#### EXTRACT TO READ
# can you troll on a bass boat



## awfootball (Aug 10, 2005)

im getting a 591 nitro its 18'7'' bass boat and i was wondering if i can troll off of it real well or not or if i need to buy any rod holders or if i should use my trolling moter or my big engine my big engine is 150 hp and my trolling moter is 70 pounds of thrust 

so any advice would be good


----------



## freyedknot (Apr 10, 2004)

yes you can troll. i would install some rod holders for sure.trolling w/ the 150 may foul plugs after a long trolling period,and your trolling speed may be too high.then you will need to slow down early in the year till june/july. use drift sox to slow your troll. or just use the electric motor. have to try and see what works best for your rig.


----------



## FishingAddict17 (Apr 21, 2004)

If you don't want to install rod holders on your bass boat, these things work out really well. 

http://cabelas.com/cabelas/en/templ...roll&noImage=0&returnPage=search-results1.jsp

As for the motor thing, freyedknot gave you some good advice. If you have a Merc, you could get fancy with the Smartcraft system. I am planning to get one for my boat soon.


----------



## awfootball (Aug 10, 2005)

thx foor the advice it helped a lot!!!


----------



## FutureClassicChamp (Jan 16, 2006)

depends what you wanna troll for. if youre trolling for muskies, the outboard would be perfect.


----------

#### PROBLEMS TO WORK ON
a) Answer these from the bass boat thread:
(i) How much horsepower does the big engine have?
(ii) What does freyedknot suggest using to slow the troll?
(iii) For trolling for which fish does FutureClassicChamp say the outboard would be perfect?
b) Update the bass boat thread by writing out everything from "## freyedknot (Apr" down to "out really well.", with "rod holders" changed to "rod mounts".
c) List every username that posts in the bass boat thread, each one once.

#### SOURCE DATA
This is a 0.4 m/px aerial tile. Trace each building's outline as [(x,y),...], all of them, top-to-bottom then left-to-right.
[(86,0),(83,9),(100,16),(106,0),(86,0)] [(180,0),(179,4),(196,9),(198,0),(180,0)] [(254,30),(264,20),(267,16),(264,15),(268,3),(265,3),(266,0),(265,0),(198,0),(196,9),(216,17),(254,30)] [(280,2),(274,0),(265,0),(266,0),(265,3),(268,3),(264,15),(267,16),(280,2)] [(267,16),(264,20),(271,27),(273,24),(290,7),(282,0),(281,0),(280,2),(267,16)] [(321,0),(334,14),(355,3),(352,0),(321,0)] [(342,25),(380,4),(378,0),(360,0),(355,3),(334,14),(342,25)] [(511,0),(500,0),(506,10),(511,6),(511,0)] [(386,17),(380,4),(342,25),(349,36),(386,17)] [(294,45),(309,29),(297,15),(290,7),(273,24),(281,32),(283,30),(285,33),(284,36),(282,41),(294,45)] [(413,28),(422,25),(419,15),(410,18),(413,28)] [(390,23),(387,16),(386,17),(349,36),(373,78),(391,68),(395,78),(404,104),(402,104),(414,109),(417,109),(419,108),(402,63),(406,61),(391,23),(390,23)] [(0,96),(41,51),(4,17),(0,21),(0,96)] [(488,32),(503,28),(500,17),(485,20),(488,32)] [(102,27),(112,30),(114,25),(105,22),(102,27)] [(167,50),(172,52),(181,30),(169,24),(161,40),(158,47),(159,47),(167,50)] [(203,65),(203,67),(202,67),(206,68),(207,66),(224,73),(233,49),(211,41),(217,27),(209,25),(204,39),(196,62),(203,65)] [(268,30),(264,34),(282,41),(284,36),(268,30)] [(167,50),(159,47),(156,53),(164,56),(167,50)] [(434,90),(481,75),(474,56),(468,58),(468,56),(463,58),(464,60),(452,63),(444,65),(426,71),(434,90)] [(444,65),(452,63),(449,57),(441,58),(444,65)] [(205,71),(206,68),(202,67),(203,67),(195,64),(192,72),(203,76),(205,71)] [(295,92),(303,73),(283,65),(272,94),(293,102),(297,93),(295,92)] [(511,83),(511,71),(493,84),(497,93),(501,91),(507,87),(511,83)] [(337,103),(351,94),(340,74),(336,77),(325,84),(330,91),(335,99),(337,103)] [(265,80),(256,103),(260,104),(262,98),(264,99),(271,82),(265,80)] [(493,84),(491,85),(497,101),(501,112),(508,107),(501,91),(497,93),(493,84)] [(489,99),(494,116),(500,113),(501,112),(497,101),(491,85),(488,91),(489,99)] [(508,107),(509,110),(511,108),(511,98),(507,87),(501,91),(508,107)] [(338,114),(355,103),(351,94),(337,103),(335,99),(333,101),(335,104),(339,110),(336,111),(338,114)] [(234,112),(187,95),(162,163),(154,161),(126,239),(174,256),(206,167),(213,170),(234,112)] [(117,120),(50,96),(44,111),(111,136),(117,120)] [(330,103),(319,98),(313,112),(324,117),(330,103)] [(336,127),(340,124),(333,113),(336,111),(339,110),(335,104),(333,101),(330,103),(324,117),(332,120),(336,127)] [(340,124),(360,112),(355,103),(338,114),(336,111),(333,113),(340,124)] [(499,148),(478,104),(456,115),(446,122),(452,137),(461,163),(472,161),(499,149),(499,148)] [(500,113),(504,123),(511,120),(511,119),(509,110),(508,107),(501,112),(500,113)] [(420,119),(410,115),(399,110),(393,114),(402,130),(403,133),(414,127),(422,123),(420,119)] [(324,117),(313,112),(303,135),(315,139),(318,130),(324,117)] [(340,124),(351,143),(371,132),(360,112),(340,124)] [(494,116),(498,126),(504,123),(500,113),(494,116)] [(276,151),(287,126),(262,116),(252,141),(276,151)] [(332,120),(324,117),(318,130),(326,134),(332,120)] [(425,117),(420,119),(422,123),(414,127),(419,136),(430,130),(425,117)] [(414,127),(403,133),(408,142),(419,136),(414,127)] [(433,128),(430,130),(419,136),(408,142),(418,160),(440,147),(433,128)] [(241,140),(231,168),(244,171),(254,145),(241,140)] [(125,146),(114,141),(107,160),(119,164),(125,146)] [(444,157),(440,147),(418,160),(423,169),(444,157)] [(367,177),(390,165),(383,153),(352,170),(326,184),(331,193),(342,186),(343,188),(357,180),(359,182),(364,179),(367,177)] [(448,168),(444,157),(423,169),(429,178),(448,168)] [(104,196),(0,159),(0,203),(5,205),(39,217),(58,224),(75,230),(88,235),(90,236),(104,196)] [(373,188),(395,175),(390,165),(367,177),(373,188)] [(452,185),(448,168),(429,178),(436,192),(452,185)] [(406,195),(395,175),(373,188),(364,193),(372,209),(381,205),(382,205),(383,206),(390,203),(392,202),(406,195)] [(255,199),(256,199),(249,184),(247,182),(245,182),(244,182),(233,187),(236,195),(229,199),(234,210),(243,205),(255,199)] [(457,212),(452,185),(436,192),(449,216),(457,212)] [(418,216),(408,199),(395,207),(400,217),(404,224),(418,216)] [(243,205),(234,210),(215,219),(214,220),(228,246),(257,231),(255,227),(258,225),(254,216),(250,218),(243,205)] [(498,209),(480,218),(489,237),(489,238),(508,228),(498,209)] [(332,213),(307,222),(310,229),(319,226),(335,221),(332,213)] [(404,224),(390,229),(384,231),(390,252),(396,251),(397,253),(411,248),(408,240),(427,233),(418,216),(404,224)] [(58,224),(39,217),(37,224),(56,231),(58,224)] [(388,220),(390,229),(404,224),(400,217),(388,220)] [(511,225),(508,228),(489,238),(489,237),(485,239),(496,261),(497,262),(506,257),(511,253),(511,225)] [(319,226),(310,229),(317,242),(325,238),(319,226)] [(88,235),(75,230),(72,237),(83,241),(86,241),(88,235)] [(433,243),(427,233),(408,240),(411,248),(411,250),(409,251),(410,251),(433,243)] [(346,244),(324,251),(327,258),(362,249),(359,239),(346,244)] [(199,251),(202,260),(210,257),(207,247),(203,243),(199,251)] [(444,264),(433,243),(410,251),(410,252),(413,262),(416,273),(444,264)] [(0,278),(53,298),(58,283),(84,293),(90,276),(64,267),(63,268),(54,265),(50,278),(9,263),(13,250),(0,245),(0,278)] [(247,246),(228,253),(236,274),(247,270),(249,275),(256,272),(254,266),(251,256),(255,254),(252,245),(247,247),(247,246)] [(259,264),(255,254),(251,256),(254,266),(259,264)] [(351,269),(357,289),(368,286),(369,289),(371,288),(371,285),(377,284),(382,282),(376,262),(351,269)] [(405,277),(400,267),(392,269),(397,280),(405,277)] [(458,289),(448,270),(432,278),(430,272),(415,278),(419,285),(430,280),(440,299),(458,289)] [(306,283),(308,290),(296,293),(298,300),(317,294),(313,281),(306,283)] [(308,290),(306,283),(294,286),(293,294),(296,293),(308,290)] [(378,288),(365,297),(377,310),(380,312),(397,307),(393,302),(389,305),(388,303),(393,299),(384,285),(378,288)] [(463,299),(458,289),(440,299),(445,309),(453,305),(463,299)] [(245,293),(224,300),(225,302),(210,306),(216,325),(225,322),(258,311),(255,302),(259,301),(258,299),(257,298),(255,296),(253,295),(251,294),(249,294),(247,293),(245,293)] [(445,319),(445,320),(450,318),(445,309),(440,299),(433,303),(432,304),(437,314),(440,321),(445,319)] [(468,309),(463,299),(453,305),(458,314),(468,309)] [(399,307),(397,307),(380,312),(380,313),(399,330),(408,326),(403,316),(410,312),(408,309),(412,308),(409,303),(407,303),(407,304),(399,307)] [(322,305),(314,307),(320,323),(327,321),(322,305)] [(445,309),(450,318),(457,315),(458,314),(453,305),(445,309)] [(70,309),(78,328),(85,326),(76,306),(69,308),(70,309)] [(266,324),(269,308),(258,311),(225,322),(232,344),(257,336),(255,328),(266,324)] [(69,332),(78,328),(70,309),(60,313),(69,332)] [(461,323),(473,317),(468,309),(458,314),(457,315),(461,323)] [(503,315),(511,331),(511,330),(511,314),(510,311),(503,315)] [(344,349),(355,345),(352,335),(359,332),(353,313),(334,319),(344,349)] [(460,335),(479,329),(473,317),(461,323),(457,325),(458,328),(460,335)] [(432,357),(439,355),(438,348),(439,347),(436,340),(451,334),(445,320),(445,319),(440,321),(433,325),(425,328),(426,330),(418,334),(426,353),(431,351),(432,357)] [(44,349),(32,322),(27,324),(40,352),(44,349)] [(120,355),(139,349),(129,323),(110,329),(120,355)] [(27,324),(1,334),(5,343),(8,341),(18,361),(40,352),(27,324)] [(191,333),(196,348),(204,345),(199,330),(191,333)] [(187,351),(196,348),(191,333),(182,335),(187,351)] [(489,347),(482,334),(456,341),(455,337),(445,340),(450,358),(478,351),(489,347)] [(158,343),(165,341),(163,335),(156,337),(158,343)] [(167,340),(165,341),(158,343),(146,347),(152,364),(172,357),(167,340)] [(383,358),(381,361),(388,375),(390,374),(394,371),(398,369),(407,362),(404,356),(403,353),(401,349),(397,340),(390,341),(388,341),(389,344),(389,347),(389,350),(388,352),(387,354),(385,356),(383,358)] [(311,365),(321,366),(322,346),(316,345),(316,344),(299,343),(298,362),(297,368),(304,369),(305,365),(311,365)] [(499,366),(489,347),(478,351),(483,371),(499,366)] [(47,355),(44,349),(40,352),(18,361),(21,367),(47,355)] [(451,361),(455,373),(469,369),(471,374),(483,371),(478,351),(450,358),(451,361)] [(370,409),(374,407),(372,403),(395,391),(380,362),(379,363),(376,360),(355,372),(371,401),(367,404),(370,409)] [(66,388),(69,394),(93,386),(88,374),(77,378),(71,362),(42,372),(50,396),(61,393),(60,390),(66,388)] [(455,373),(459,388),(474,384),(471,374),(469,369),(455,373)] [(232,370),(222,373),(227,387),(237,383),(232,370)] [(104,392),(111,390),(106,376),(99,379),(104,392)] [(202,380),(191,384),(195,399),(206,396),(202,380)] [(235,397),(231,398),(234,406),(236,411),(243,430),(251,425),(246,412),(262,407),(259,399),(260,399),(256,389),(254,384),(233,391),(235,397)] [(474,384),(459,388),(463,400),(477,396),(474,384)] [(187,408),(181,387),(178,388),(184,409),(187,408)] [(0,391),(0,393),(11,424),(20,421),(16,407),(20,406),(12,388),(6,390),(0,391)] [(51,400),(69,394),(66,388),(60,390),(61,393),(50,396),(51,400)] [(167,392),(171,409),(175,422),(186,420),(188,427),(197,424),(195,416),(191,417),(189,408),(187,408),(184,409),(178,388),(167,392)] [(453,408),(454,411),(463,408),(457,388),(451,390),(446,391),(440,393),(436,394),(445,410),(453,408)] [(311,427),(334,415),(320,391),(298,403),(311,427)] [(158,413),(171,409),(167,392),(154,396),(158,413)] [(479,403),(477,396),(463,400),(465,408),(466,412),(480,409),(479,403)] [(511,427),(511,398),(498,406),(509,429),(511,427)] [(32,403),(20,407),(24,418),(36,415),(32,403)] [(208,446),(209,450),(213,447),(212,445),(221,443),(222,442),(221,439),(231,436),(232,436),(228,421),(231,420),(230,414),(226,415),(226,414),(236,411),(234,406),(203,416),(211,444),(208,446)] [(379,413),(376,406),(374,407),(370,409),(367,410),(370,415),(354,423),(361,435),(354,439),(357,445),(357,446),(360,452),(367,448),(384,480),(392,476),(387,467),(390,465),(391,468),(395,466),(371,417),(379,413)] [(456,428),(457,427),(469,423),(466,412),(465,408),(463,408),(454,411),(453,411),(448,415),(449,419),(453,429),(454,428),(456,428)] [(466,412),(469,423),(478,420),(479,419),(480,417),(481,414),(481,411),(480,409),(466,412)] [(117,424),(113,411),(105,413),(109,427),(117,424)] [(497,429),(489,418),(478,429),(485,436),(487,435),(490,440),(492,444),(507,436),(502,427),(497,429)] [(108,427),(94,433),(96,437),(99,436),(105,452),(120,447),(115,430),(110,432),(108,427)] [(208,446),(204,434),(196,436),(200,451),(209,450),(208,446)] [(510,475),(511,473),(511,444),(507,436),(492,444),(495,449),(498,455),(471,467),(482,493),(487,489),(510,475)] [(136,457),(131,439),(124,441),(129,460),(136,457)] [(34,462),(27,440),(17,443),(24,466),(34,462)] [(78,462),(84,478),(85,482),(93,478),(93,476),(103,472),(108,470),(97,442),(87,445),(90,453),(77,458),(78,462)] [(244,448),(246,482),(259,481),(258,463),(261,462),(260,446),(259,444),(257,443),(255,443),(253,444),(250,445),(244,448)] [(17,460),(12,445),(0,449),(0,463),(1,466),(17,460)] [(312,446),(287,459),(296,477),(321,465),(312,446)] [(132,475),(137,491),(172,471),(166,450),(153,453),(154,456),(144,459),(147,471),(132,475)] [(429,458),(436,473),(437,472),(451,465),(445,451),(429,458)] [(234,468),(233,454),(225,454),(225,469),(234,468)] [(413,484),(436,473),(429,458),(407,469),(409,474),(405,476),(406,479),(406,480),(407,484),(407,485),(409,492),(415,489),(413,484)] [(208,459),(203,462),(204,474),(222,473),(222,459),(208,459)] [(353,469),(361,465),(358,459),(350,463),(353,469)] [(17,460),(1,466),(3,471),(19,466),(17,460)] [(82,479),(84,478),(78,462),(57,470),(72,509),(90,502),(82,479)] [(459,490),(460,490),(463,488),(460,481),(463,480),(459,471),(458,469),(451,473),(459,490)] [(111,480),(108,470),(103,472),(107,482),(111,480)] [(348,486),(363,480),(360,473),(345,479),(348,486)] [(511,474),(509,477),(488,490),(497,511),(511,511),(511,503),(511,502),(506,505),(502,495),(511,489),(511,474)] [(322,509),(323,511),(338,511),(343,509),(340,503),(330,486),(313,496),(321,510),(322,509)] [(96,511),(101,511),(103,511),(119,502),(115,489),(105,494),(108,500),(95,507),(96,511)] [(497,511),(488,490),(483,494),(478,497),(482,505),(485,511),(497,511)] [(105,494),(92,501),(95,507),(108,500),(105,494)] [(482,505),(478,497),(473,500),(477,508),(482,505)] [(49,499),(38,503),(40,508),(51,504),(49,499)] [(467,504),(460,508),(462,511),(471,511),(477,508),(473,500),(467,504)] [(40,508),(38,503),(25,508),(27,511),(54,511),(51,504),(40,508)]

#### RESPONSES IN ORDER
a)
(i) 150 hp
(ii) Drift sox
(iii) Muskies

b)
## freyedknot (Apr 10, 2004)

yes you can troll. i would install some rod mounts for sure.trolling w/ the 150 may foul plugs after a long trolling period,and your trolling speed may be too high.then you will need to slow down early in the year till june/july. use drift sox to slow your troll. or just use the electric motor. have to try and see what works best for your rig.


----------



## FishingAddict17 (Apr 21, 2004)

If you don't want to install rod mounts on your bass boat, these things work out really well.

c)
awfootball
freyedknot
FishingAddict17
FutureClassicChamp